A few years ago I came across an article written by novelist Jennifer Coburn titled “Christmas Shopping As Substance Abuse.”  She argued that the way many approach Christmas is too gluttonous, which can make this beloved holiday every bit as dangerous as other forms of substance abuse, particularly for children.

She claimed that the average American spends more than $1000 on the holidays, and that the typical first grader acquires 70 new toys a year.  70!  A year!!  She quoted from Born to Buy, a comprehensive analysis of consumerism in children, that the more children buy into commercial culture the more likely they are to suffer from depression, anxiety, head & stomach aches and boredom.  It also found thatadolescents with more materialistic values are more likely to engage in risky behavior such as smoking, drinking, and drug use; and are more likely to suffer personality disorders like narcissism, separation anxiety, paranoia, and attention-deficit disorder (ADD).
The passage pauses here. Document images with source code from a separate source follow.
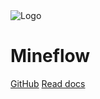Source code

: <img src="https://raw.githubusercontent.com/aieuo/Mineflow/master/icon.png" style="max-width: 120px" alt="Logo">

# Mineflow


[GitHub](https://github.com/aieuo/Mineflow/)
<a href="/eng/#/README">Read docs</a>
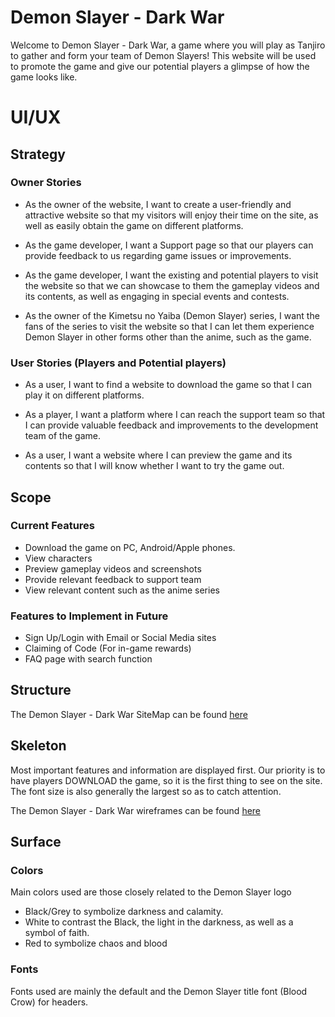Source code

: # Demon Slayer - Dark War

Welcome to Demon Slayer - Dark War, a game where you will play as Tanjiro to gather and form your team of Demon Slayers! This website will be used to promote the game and give our potential players a glimpse of how the game looks like.

# UI/UX

## Strategy
### Owner Stories

- As the owner of the website, I want to create a user-friendly and attractive website so that my visitors will enjoy their time on the site, as well as easily obtain the game on different platforms.

- As the game developer, I want a Support page so that our players can provide feedback to us regarding game issues or improvements.

- As the game developer, I want the existing and potential players to visit the website so that we can showcase to them the gameplay videos and its contents, as well as engaging in special events and contests.

- As the owner of the Kimetsu no Yaiba (Demon Slayer) series, I want the fans of the series to visit the website so that I can let them experience Demon Slayer in other forms other than the anime, such as the game.

### User Stories (Players and Potential players)

- As a user, I want to find a website to download the game so that I can play it on different platforms.

- As a player, I want a platform where I can reach the support team so that I can provide valuable feedback and improvements to the development team of the game.

- As a user, I want a website where I can preview the game and its contents so that I will know whether I want to try the game out.

## Scope
### Current Features

- Download the game on PC, Android/Apple phones.
- View characters
- Preview gameplay videos and screenshots
- Provide relevant feedback to support team
- View relevant content such as the anime series

### Features to Implement in Future
- Sign Up/Login with Email or Social Media sites
- Claiming of Code (For in-game rewards)
- FAQ page with search function

## Structure
The Demon Slayer - Dark War SiteMap can be found [here](google.com)

## Skeleton
Most important features and information are displayed first. Our priority is to have players DOWNLOAD the game, so it is the first thing to see on the site. The font size is also generally the largest so as to catch attention.

The Demon Slayer - Dark War wireframes can be found [here](google.com)

## Surface
### Colors
Main colors used are those closely related to the Demon Slayer logo
- Black/Grey to symbolize darkness and calamity.
- White to contrast the Black, the light in the darkness, as well as a symbol of faith.
- Red to symbolize chaos and blood

### Fonts
Fonts used are mainly the default and the Demon Slayer title font (Blood Crow) for headers.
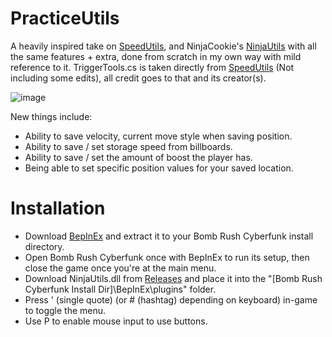 # PracticeUtils

A heavily inspired take on [SpeedUtils](https://github.com/realJomoko/SpeedUtils/), and NinjaCookie's [NinjaUtils](https://github.com/Ninja-Cookie/NinjaUtils/tree/master/NinjaUtils) with all the same features + extra, done from scratch in my own way with mild reference to it.
TriggerTools.cs is taken directly from [SpeedUtils](https://github.com/realJomoko/SpeedUtils/) (Not including some edits), all credit goes to that and its creator(s).

![image](https://github.com/iswimfly/NinjaUtils/assets/48336237/82dbe0e0-381b-4dea-a96c-fa1eac16c41e)

New things include:
- Ability to save velocity, current move style when saving position.
- Ability to save / set storage speed from billboards.
- Ability to save / set the amount of boost the player has.
- Being able to set specific position values for your saved location.


# Installation
- Download [BepInEx](https://github.com/BepInEx/BepInEx/releases/) and extract it to your Bomb Rush Cyberfunk install directory.
- Open Bomb Rush Cyberfunk once with BepInEx to run its setup, then close the game once you're at the main menu.
- Download NinjaUtils.dll from [Releases](https://github.com/iswimfly/NinjaUtils/releases) and place it into the "[Bomb Rush Cyberfunk Install Dir]\BepInEx\plugins" folder.
- Press ' (single quote) (or # (hashtag) depending on keyboard) in-game to toggle the menu.
- Use P to enable mouse input to use buttons.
Furthermore, Ms. Coburn argues that lavishing material things on the young denies them more valuable experiences provided by family time together; that an overabundance of gifts offers a short-term payoff but comes with long-term consequences which Mary Bellis Waller, author of Crack-Affected Children,compares to cocaine addiction.  The temporary high of all the “stuff,” she contends, stimulates the pleasure centers of the brain but ultimately leaves us unsatisfied.  Ms. Coburn goes on to say that overindulged children tend to have the worst relationships with their parents and families.

This is serious food for thought.  No one is saying that giving gifts is a bad thing to do.  In fact, giving gifts is often more rewarding than receiving them because of the satisfaction we feel when we bring joy into someone else’s life.  So a few thoughtful gifts can truly bring joy to both the giver and receiver.  But gift-giving should not overwhelm the greater meaning of what it is we are celebrating:  the Birth of Christ, the dawn of salvation, the revelation of God to humanity, and the ultimate conquest of sin and death.